The data in this paper captures the complexity and diversity of bridge surface defects through collection under various lighting and environmental conditions. The data collection lasted 18 months (from April 2015 to December 2016), with over 18,000 raw images collected. After strict screening, annotation, and processing, a total of 11,123 clear and feature-distinct images were retained. These images cover multiple key parts of the bridge, including piers, main beams, railings, supports, etc., ensuring the representativeness and completeness of the data. Additionally, the dataset covers various lighting conditions (adequate lighting, low light, dim light) and weather conditions (rainy days, distant views, debris interference, etc.), providing rich training data for the algorithm’s robustness and generalization ability. The data annotation in this paper strictly follows the Chinese Road and Bridge Maintenance Standards22, classifying bridge surface defects into six categories: cracks, spalling, honeycombed surfaces, exposed rebar, seepage, and holes. To address the challenges encountered in the annotation process (such as ambiguous boundaries between defect types, coexistence of multiple defects, and difficulty in annotating irregular shapes), this paper established detailed annotation guidelines to ensure objectivity and consistency in the annotation process. The data annotation used the YOLO format to facilitate training and validation for deep learning object detection tasks.
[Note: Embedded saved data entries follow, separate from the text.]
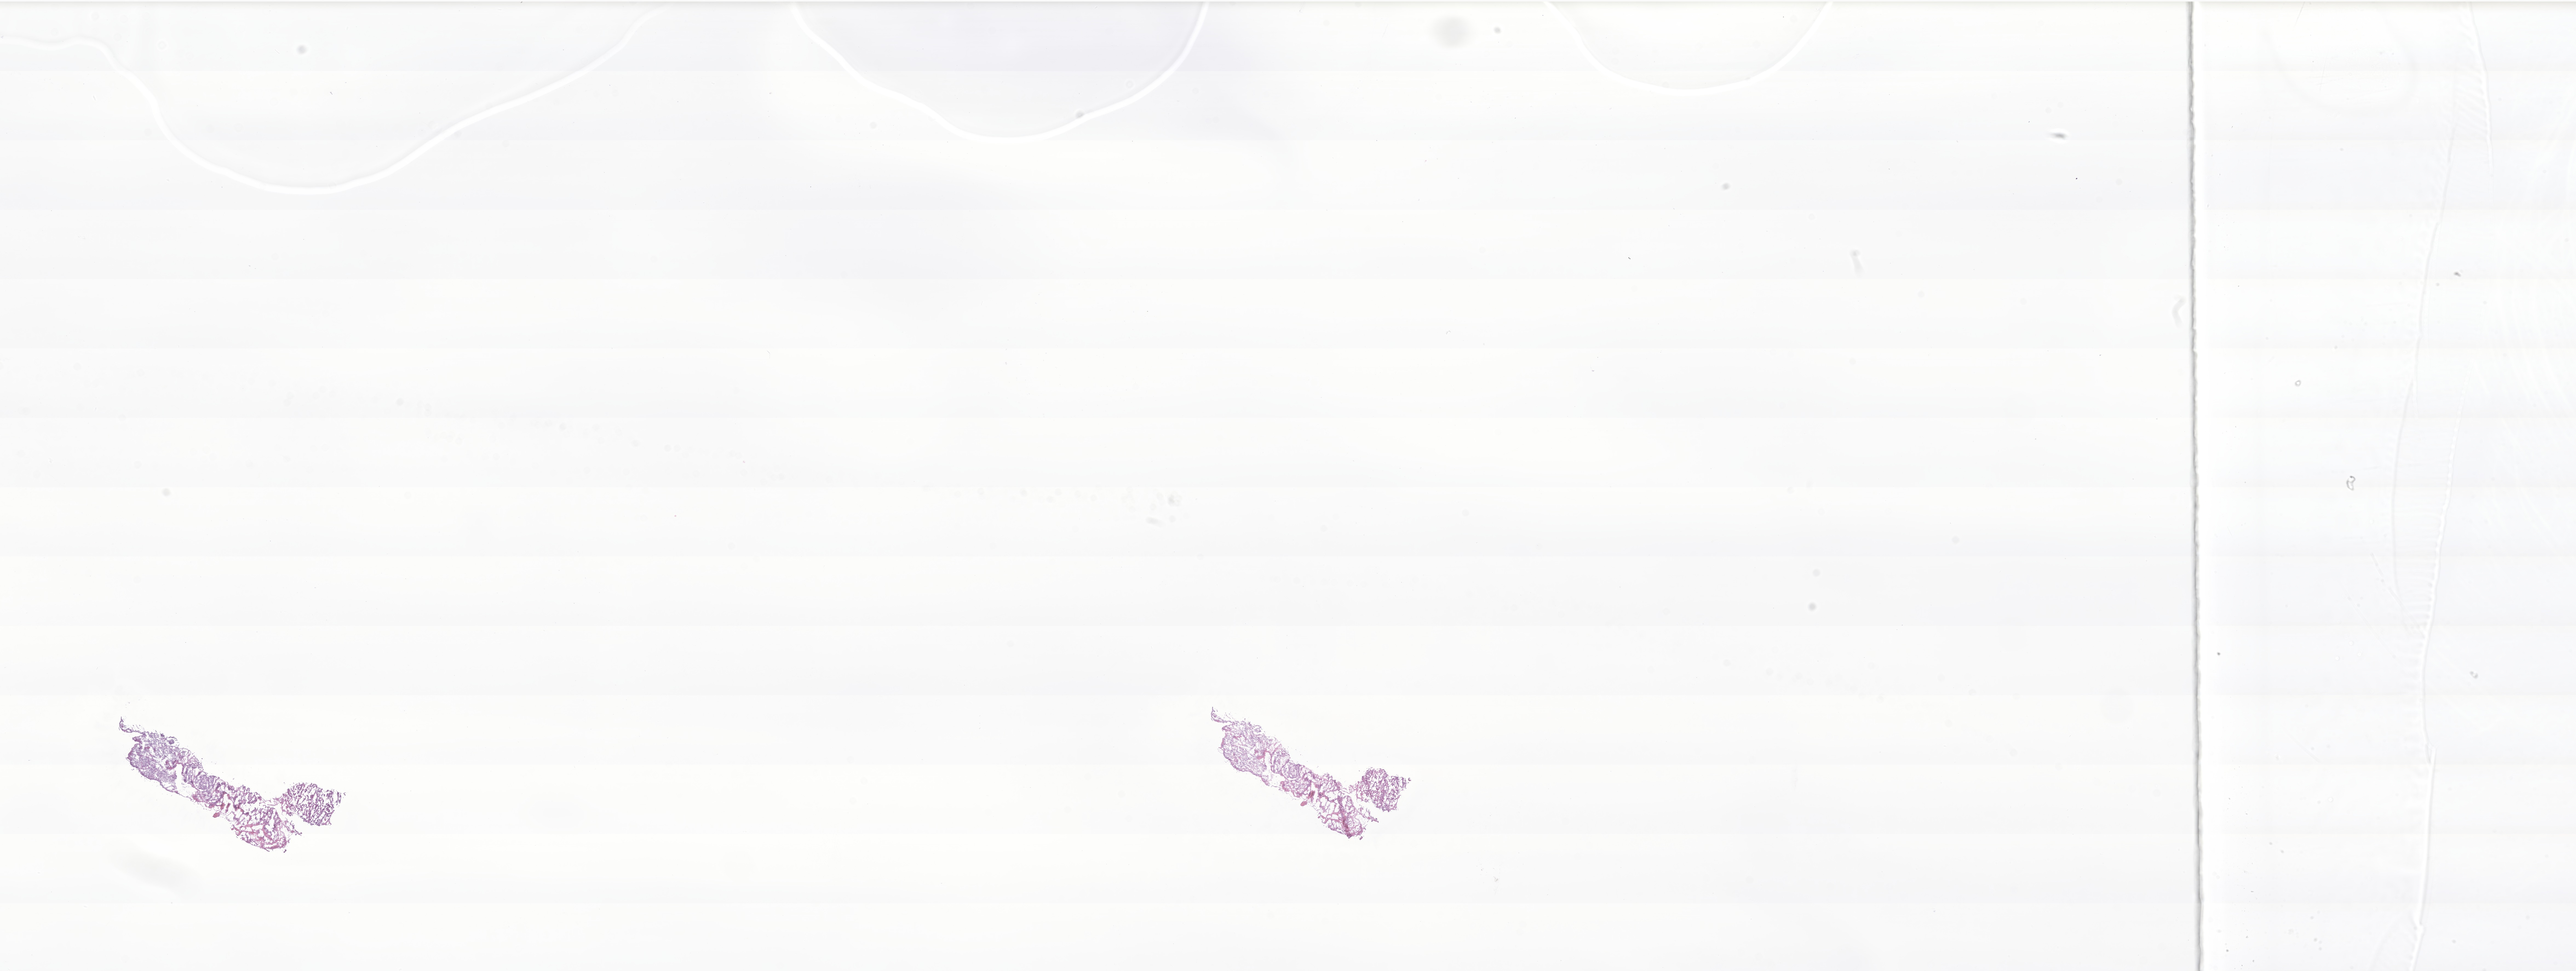
H&E whole-slide image of tumor tissue from the frontal lobe, low-resolution overview of the scanned area, about 39.7 x 14.9 mm, cryosection (OCT / tissue freezing medium). Patient female; age 217 months (18 years 1 month).
Diagnosis (ICD-O-3 morphology term): Glioma, malignant.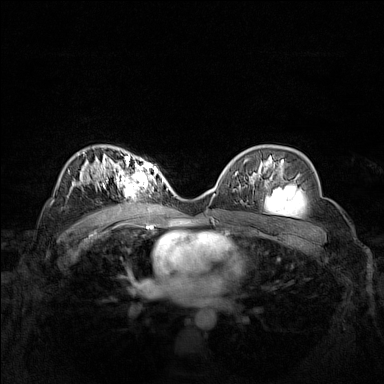
Breast MRI (dynamic contrast-enhanced), one axial slice; dynamic contrast-enhanced series, time point 2 of 7 at this slice position (early post-contrast); 1.5 T; TE 1.8 ms, TR 5 ms; 1 mm slice thickness; 384 × 384 image matrix, field of view 340 × 340 mm. Female patient.
Outlined on this slice (semi-automatic segmentation, software-assisted and operator-edited):
- enhancing-tissue mask used for the functional tumour volume (all voxels passing the contrast-enhancement thresholds inside the analysis volume; usually the tumour): box from (x=102, y=158) to (x=158, y=197) px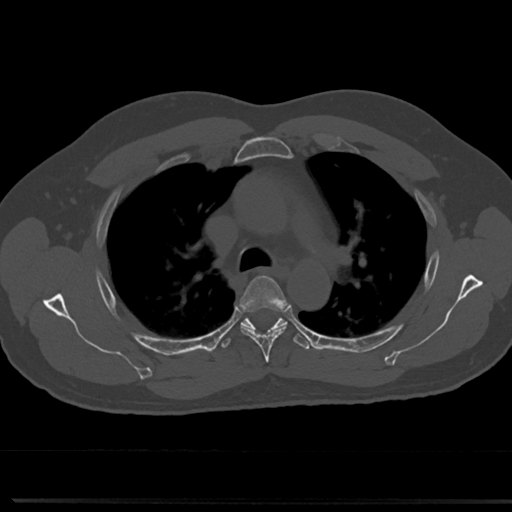
CT including the spine, one axial slice. Position 528 of 817 along the scan axis. Reconstruction kernel Br40s/3. 120 kVp. Bone window (W 1800 / L 400 HU). 512 × 512 image matrix, field of view 355 × 355 mm. Male patient, age 61 years. From the clinical record (not read from this slice): primary cancer: prostate.
Annotated regions visible in this slice (semi-automatically segmented with operator editing):
- T4 vertebra: bounding box (x1, y1, x2, y2) in pixels: (238, 276, 289, 358)
- T5 vertebra: (242, 320, 285, 329)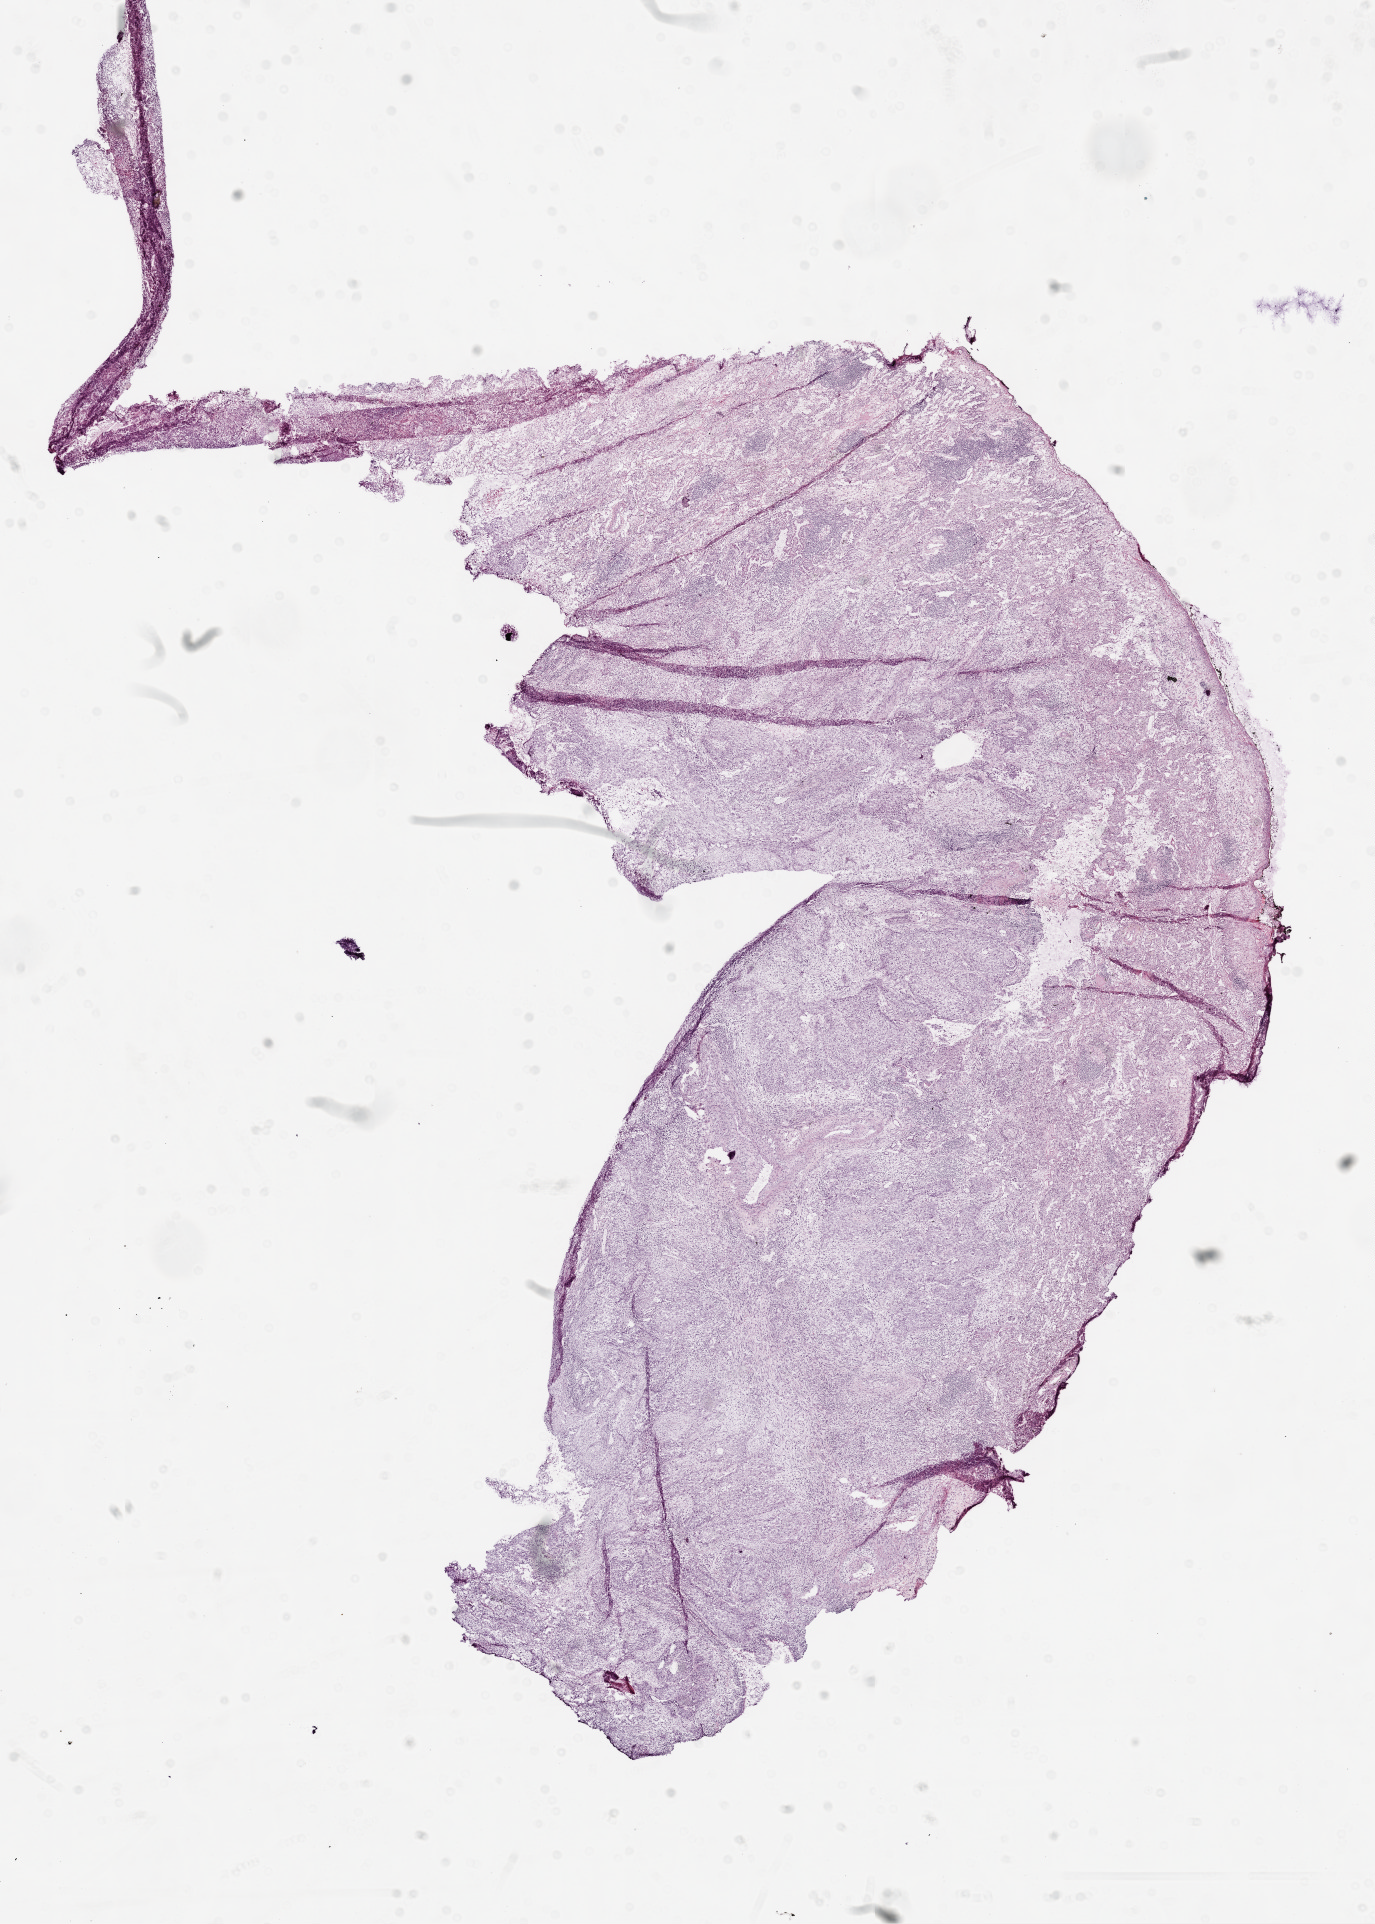
Hematoxylin and eosin (H&E) stained whole-slide image, a low-resolution overview of the entire scanned area, about 11.0 x 15.4 mm (acquisition: 20x scan). Frozen section. Sample: primary tumour, lung. Female, age 60 years at initial diagnosis. Pathologist review of this section (percent, as recorded): tumour cells 75%, tumour nuclei 75%, normal cells 0%, stromal cells 20%, necrosis 5%.
AJCC pathologic stage: IB. Histologic diagnosis: Squamous cell carcinoma, NOS (lower lobe, lung). Laterality: right.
Testing the GYU-DET dataset with the YOLOv11n model shows that the detection performance is better for obvious defect categories such as breakage, exposed rebar, and holes. For defects with blurred boundaries and irregular shapes, such as cracks and seepage, the detection performance is also relatively good. This indicates that the proposed GYU-DET dataset not only excels in annotation accuracy and consistency but also effectively supports automatic annotation by object detection models in bridge defect detection tasks, reducing the workload of manual annotation while ensuring high-quality annotation results.
In practical terms, GYU-DET can be used as a training dataset for developing lightweight detection models integrated into mobile inspection tools, such as handheld devices or UAV-based inspection platforms, which are increasingly used by municipal road maintenance teams. It also serves as a benchmark for researchers testing new algorithms under varied lighting and environmental conditions. Furthermore, the dataset supports educational purposes, including use in civil engineering and computer vision courses to train students on real-world infrastructure inspection scenarios. Because the dataset follows a standardized annotation format (YOLO), it is easily integrated into existing deep learning pipelines, allowing engineers and researchers to focus on model innovation and defect pattern analysis. These practical applications demonstrate how GYU-DET contributes to current efforts in semi-automated bridge inspection and AI-driven infrastructure maintenance.